Several years ago one of our church small group members described an epiphany he experienced while driving. “If you stay within the speed limit,” God told him, “you remain under my covering of protection. But if you speed, you move out from under that covering.” Speed limits have been imposed in an effort to protect folks from the consequences of irresponsible driving; God’s precepts have been given to protect folks from the consequences of sin. Remain obedient and things will go well for you.

When Hannah disobeys us then asks why we’ve disciplined her, Mary and I sometimes paraphrase what the apostle Paul wrote to the church in Ephesus, regarding the Fifth Commandment: “Children, obey your parents in the Lord, for this is right. ‘Honor your father and mother’–which is the first commandment with a promise–‘so that it may go well with you and that you may enjoy long life on the earth’” (Ephesians 6:1-3 NIV). The alternative, we tell her, is for us to eat her.
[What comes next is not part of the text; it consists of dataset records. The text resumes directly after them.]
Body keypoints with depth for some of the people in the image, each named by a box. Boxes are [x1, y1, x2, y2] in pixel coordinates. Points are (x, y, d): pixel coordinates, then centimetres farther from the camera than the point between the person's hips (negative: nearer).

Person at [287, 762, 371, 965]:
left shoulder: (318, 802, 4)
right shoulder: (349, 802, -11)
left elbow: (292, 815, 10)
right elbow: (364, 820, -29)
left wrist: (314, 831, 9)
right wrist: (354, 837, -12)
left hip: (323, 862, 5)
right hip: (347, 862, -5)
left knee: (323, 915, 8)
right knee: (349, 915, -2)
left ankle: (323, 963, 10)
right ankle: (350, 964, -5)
A little hyperbole never hurt anyone, but it sometimes leads Hannah to paraphrase back to me Paul’s next line: “Fathers, do not exasperate your children . . .” (Ephesians 6:4a NIV). Smart aleck.

Obedience to God’s commands also leads to power. In Deuteronomy 11, Moses instructed the Hebrews “If you carefully observe all these commands I am giving you to follow–to love the Lord your God, to walk in obedience to him and to hold fast to him–then the Lord will drive out all these nations before you, and you will dispossess nations larger and stronger than you” (Deuteronomy 11:22-23 NIV). And in Deuteronomy 28:1, God promised to raise Israel “high above all the nations of the earth” as long as they heeded His voice and obeyed His commands. In Deuteronomy 28:9 (NIV) Moses reiterated this truth: “The Lord will establish you as his holy people, as he promised you on oath, if you keep the commands of the Lord your God and walk in obedience to him.”
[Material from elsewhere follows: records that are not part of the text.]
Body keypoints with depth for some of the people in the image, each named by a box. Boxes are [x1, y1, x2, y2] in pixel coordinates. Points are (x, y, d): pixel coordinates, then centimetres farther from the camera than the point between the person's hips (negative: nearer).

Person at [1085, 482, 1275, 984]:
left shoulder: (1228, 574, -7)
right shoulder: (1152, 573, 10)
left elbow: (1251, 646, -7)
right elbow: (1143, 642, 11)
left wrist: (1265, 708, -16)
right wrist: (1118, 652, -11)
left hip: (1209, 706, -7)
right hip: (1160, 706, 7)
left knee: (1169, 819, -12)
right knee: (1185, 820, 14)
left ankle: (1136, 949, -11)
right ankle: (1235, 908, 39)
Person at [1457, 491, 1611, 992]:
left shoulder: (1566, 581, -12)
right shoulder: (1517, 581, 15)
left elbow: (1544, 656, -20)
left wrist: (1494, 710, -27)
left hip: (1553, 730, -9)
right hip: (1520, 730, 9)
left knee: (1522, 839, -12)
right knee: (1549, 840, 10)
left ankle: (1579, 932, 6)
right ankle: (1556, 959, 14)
As we keep God’s commands as grace-covered children of the New Covenant, as we yield ourselves to God’s authority, as we love Him and fear Him, we open our hearts and our lives to receive His unlimited power for His Kingdom, His glory, and our joy. As Jesus said to his apostles before His arrest, “Very truly I tell you, whoever believes in me will do the works I have been doing, and they will do even greater things than these, because I am going to the Father. And I will do whatever you ask in my name, so that the Father may be glorified in the Son. You may ask me for anything in my name, and I will do it” (John 14:12-14 NIV). And later He promised the disciples, “Ask and you will receive, and your joy will be complete” (John 16:24b NIV).
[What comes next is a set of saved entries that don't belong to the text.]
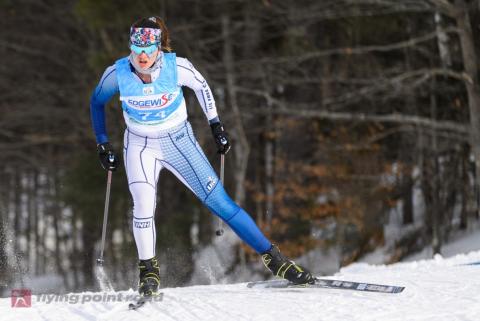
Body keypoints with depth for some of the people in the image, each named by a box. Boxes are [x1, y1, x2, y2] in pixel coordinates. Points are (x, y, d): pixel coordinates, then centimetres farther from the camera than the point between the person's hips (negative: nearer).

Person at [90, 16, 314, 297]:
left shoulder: (176, 67, -22)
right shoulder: (117, 73, -20)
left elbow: (201, 86, 1)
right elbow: (97, 102, 1)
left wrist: (216, 124, 2)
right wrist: (103, 145, 0)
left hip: (179, 141, 0)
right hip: (140, 146, 0)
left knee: (220, 201, -4)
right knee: (143, 206, -24)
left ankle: (272, 257, 4)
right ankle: (149, 270, -2)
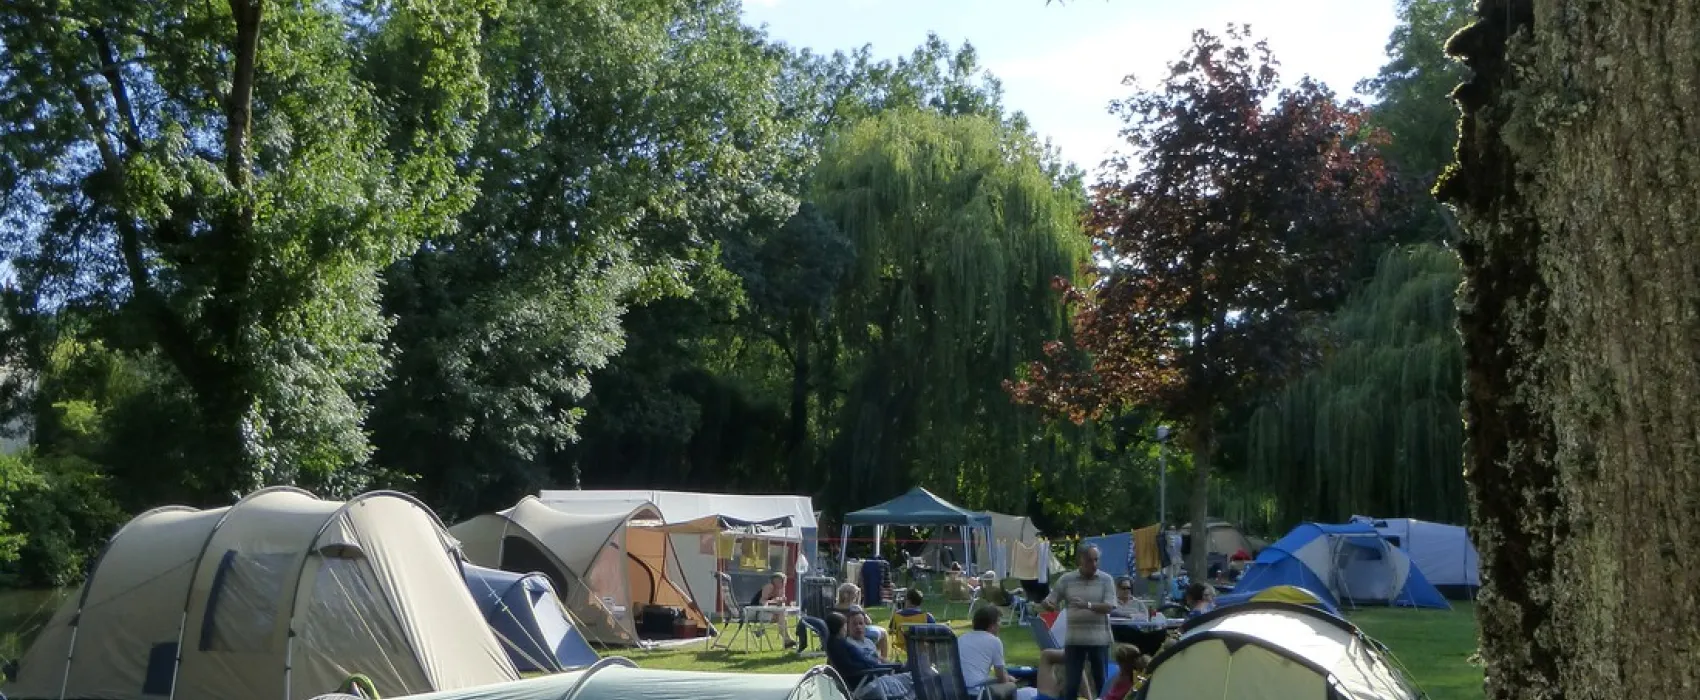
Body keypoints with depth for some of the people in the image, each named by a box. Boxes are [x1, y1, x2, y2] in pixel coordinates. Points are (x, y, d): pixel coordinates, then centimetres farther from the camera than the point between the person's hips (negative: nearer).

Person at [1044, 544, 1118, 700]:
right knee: (1071, 682, 3)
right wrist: (1048, 604, -21)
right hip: (1074, 639, 1)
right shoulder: (1066, 579, 3)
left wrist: (1088, 605, -27)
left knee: (1102, 681, 9)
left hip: (1099, 639, -1)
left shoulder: (1106, 579, -1)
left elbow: (1109, 606, -11)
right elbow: (1050, 602, 4)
Obedience to God’s commands also results in prosperity. “Walk in obedience to him, and keep his decrees and commands, his laws and regulations, as written in the Law of Moses,” David told his son, Solomon, before he died. “Do this so that you may prosper in all you do and wherever you go” (1 Kings 2:3 NIV). In the Second Book of Chronicles, the Chronicler described Hezekiah, one of the most upright kings of Judah, as a man who “did what was right in the eyes of the Lord” (2 Chronicles 29:2 NIV). And as a consequence of “doing what was good and right and faithful before the Lord his God,” Hezekiah flourished. “In everything that he undertook in the service of God’s temple and in obedience to the law and the commands, he sought his God and worked wholeheartedly. And so he prospered” (2 Chronicles 31:21 NIV).

Obedience to God’s commands also leads to long life. After Solomon asked God for wisdom instead of long life and wealth, God told him “if you walk in obedience to me and keep my decrees and commands as David your father did, I will give you a long life” (1 Kings 3:14 NIV). And again, the Fifth Commandment says “Honor your father and your mother, as the Lord your God has commanded you, so that you may live long and that it may go well with you in the land the LORD your God is giving you (Deuteronomy 5:16 NIV). Whenever Hannah questions the wisdom of what we’re asking her to do, Mary and I remind her that obedience leads to things continuing to go well for her. Then we throw in Bill Cosby’s famous line for punctuation: “I brought you in this world, and I can take you out” (Bill Cosby, Himself).